Source data Start Marker

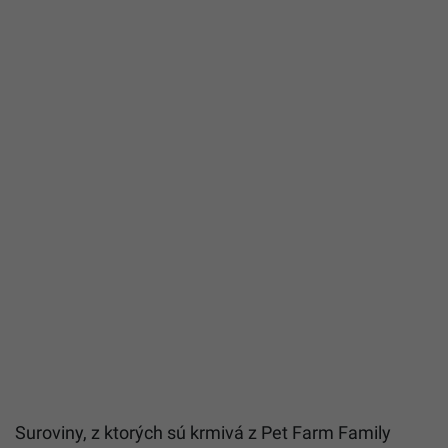
Suroviny, z ktorých sú krmivá z Pet Farm Family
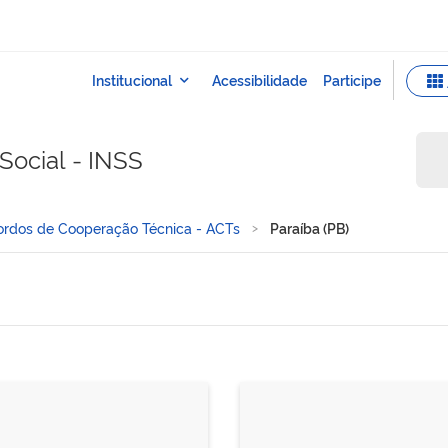
Social - INSS
ordos de Cooperação Técnica - ACTs
Paraíba (PB)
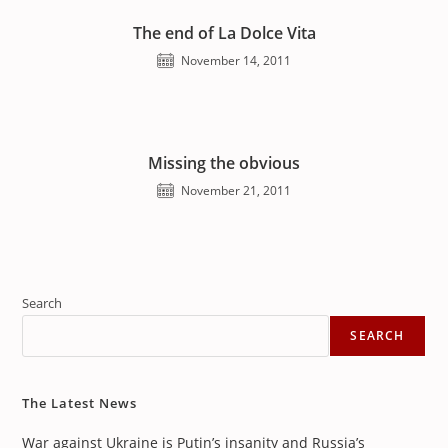
The end of La Dolce Vita
November 14, 2011
Missing the obvious
November 21, 2011
Search
SEARCH
The Latest News
War against Ukraine is Putin’s insanity and Russia’s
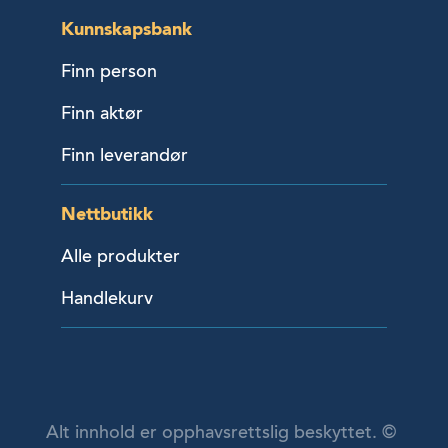
Kunnskapsbank
Finn person
Finn aktør
Finn leverandør
Nettbutikk
Alle produkter
Handlekurv
Alt innhold er opphavsrettslig beskyttet. ©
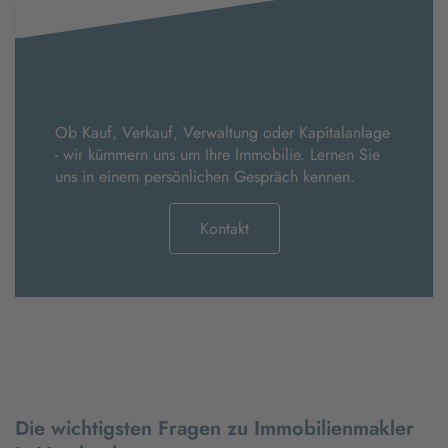
Ob Kauf, Verkauf, Verwaltung oder Kapitalanlage
- wir kümmern uns um Ihre Immobilie. Lernen Sie
uns in einem persönlichen Gespräch kennen.
Kontakt
Die wichtigsten Fragen zu Immobilienmakler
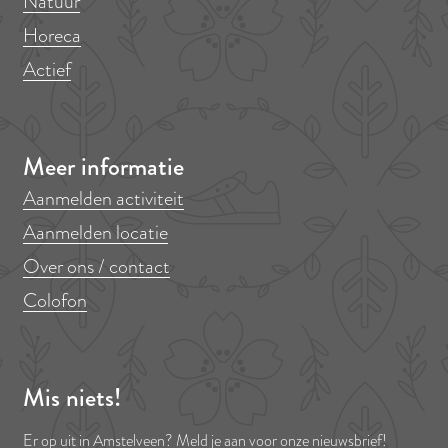
Natuur
Horeca
Actief
Meer informatie
Aanmelden activiteit
Aanmelden locatie
Over ons / contact
Colofon
Mis niets!
Er op uit in Amstelveen? Meld je aan voor onze nieuwsbrief!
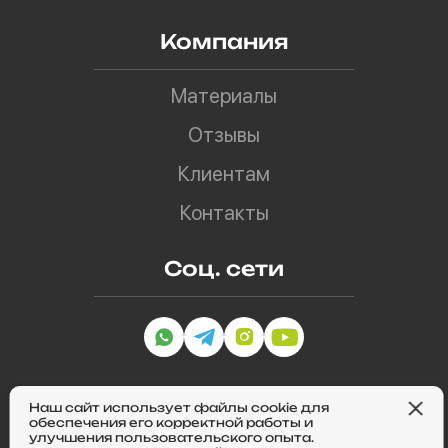
Компания
Материалы
Отзывы
Клиентам
Контакты
Соц. сети
Наш сайт использует файлы cookie для
обеспечения его корректной работы и
улучшения пользовательского опыта.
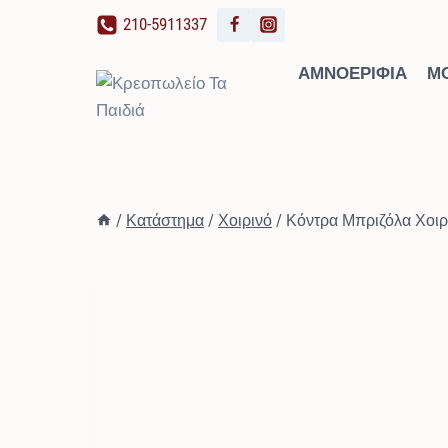
Skip
210-5911337
to
content
ΑΜΝΟΕΡΊΦΙΑ
Μ
/
Κατάστημα
/
Χοιρινό
/
Κόντρα Μπριζόλα Χοιρ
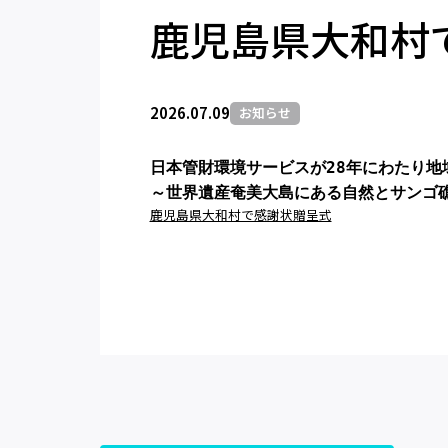
鹿児島県大和村
2026.07.09
お知らせ
日本管財環境サービスが28年にわたり地
～世界遺産奄美大島にある自然とサンゴ
鹿児島県大和村で感謝状贈呈式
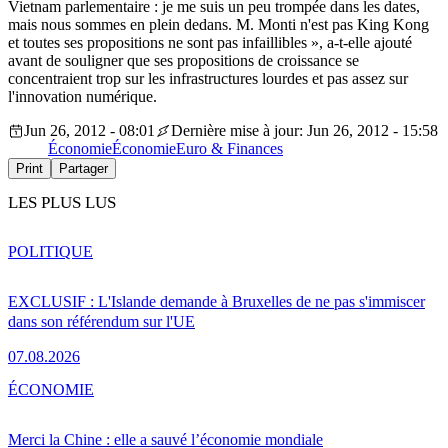
Vietnam parlementaire : je me suis un peu trompée dans les dates,
mais nous sommes en plein dedans. M. Monti n'est pas King Kong
et toutes ses propositions ne sont pas infaillibles », a-t-elle ajouté
avant de souligner que ses propositions de croissance se
concentraient trop sur les infrastructures lourdes et pas assez sur
l'innovation numérique.
Jun 26, 2012 - 08:01
Dernière mise à jour: Jun 26, 2012 - 15:58
Économie
Économie
Euro & Finances
Print
Partager
LES PLUS LUS
POLITIQUE
EXCLUSIF : L'Islande demande à Bruxelles de ne pas s'immiscer
dans son référendum sur l'UE
07.08.2026
ÉCONOMIE
Merci la Chine : elle a sauvé l’économie mondiale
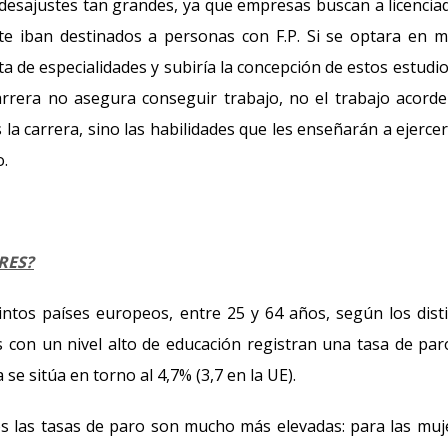
desajustes tan grandes, ya que empresas buscan a licencia
nte iban destinados a personas con F.P. Si se optara en 
ta de especialidades y subiría la concepción de estos estudio
rrera no asegura conseguir trabajo, no el trabajo acorde
la carrera, sino las habilidades que les enseñarán a ejerce
o.
RES?
intos países europeos, entre 25 y 64 años, según los dist
s con un nivel alto de educación registran una tasa de par
se sitúa en torno al 4,7% (3,7 en la UE).
s las tasas de paro son mucho más elevadas: para las muj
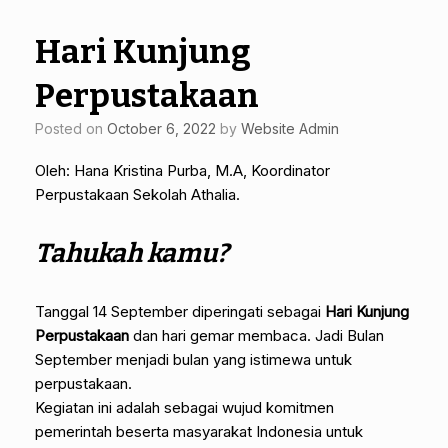
Hari Kunjung
Perpustakaan
Posted on
October 6, 2022
by
Website Admin
Oleh: Hana Kristina Purba, M.A, Koordinator
Perpustakaan Sekolah Athalia.
Tahukah kamu?
Tanggal 14 September diperingati sebagai
Hari Kunjung
Perpustakaan
dan hari gemar membaca. Jadi Bulan
September menjadi bulan yang istimewa untuk
perpustakaan.
Kegiatan ini adalah sebagai wujud komitmen
pemerintah beserta masyarakat Indonesia untuk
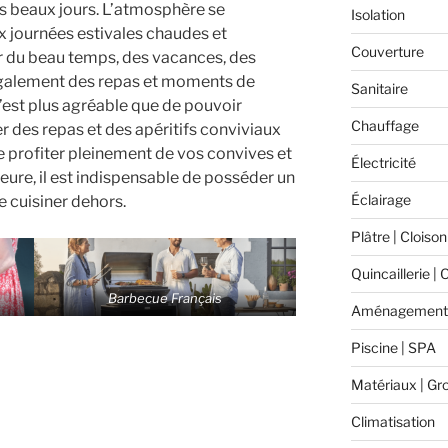
les beaux jours. L’atmosphère se
Isolation
x journées estivales chaudes et
Couverture
our du beau temps, des vacances, des
galement des repas et moments de
Sanitaire
n’est plus agréable que de pouvoir
Chauffage
r des repas et des apéritifs conviviaux
de profiter pleinement de vos convives et
Électricité
eure, il est indispensable de posséder un
Éclairage
 cuisiner dehors.
Plâtre | Cloison
Quincaillerie | 
Barbecue Français
Aménagement 
Piscine | SPA
Matériaux | Gr
Climatisation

Source data End Marker

**Your instructions**
Starting with the line above that holds "Missing the obvious", restate each line word for word up to and including the line that holds "Aanmelden locatie". Drop the pictures.

**Answer to the exercise**
Missing the obvious
November 21, 2011
Search
SEARCH
The Latest News
War against Ukraine is Putin’s insanity and Russia’s
Kunnskapsbank
Finn person
Finn aktør
Finn leverandør
Nettbutikk
Alle produkter
Handlekurv
Alt innhold er opphavsrettslig beskyttet. ©
Ob Kauf, Verkauf, Verwaltung oder Kapitalanlage
- wir kümmern uns um Ihre Immobilie. Lernen Sie
uns in einem persönlichen Gespräch kennen.
Kontakt
Die wichtigsten Fragen zu Immobilienmakler
Natuur
Horeca
Actief
Meer informatie
Aanmelden activiteit
Aanmelden locatie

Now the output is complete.